Vice Provost for Equity & Inclusion; Chief Diversity Officer; Charles D. Moody Collegiate Professor of Psychology and Professor of Education, University of Michigan
Talk Title: The Why's and How's of Recruiting a More Diverse Graduate Student Body
Profile: Dr. Robert Sellers is the Vice Provost for Equity & Inclusion and Chief Diversity Officer as well as the Charles D. Moody Collegiate Professor of Psychology and Professor of Education. He is responsible for overseeing the University’s five-year strategic plan for diversity, equity and inclusion, and serves as a principal adviser to the President as a member of the University’s executive leadership team. Dr. Sellers works with the Provost on matters related to diversity at the University as well as a broad range of academic issues including the budget, faculty tenure and promotions, and student enrollment. He oversees operations of three central administrative units.
A native of Cincinnati, Ohio, Dr. Sellers attended Howard University where he earned All-America honors in football. After graduating cum laude with a bachelor's of science degree in psychology in 1985, he went on to earn a Ph.D. in personality psychology from the University of Michigan in 1990. Following his graduate work, Dr. Sellers served as an Assistant and an Associate professor in the Department of Psychology at the University of Virginia. In 1997, Dr. Sellers returned to the University of Michigan to continue his research and teaching efforts. He served four years as the Associate Chair of the Department of Psychology at the University of Michigan before serving as Department Chair from 2011-2014.

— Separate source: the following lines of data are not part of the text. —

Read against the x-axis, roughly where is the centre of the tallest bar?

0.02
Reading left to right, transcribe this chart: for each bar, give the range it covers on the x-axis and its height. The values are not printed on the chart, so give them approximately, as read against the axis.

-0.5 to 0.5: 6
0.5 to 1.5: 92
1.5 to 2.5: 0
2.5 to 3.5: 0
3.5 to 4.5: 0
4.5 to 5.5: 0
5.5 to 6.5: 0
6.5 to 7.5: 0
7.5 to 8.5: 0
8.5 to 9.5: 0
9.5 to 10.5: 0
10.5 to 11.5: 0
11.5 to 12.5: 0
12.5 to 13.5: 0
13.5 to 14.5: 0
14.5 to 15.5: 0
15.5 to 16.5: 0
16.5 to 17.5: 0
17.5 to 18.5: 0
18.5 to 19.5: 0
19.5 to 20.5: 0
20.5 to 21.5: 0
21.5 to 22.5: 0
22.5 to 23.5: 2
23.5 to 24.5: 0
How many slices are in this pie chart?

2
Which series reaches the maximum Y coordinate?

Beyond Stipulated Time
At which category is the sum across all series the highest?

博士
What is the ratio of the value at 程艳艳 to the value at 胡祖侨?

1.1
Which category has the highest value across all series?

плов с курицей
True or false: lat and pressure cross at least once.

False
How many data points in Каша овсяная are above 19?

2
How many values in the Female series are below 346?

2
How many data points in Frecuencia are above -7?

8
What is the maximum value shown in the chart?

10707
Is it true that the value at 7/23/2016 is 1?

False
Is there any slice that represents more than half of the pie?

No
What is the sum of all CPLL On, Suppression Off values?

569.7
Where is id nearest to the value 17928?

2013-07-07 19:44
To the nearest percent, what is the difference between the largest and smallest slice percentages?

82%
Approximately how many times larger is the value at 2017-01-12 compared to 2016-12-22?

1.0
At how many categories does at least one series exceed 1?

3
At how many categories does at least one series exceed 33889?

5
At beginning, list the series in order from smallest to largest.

Dr. Sellers’ primary research activities have focused on the role of race in the psychological lives of African Americans. He and his students have developed a conceptual and empirical model of African American racial identity. The model has been used by a number of researchers in the field to understand the heterogeneity in the significance and meaning that African Americans place on race in defining themselves. Dr. Sellers and his students have also investigated the processes by which African American parents transmit messages about race to their children. Finally, his research has examined the ways in which African Americans suffer from and often cope with experiences of racial discrimination. Over the years, he and his graduate students have published extensively on the topic. In addition to his research on the role of race in the lives of African Americans, Dr. Sellers has frequently published research examining the life experiences of student-athletes. He is also one of the founders of the Center for the Study of Black Youth in Context. The center conducts state-of-the-art, action-oriented research on the healthy development of African American youth as well as provides an important training ground for future researchers.
Dr. Sellers has received significant recognition for his research and teaching. He is a past President of the Society for the Psychological Study of Ethnic Minority Issues (Division 45 of the American Psychological Association). He is a fellow of Division 8 (Society for Personality and Social Psychology) and Division 45 (Society for the Psychological Study of Culture, Ethnicity, and Race) of the American Psychological Association as well as a fellow of the Association for Psychological Science. He also won numerous honors and awards including the Theodore Millon Mid-Career Award in Personality Psychology from the American Psychological Foundation, the American Psychological Association Minority Fellowship Program Research Achievement Award, and the APAGS Kenneth & Mamie Clark Award for Outstanding Contribution to the Professional Development of Ethnic Minority Graduate Students.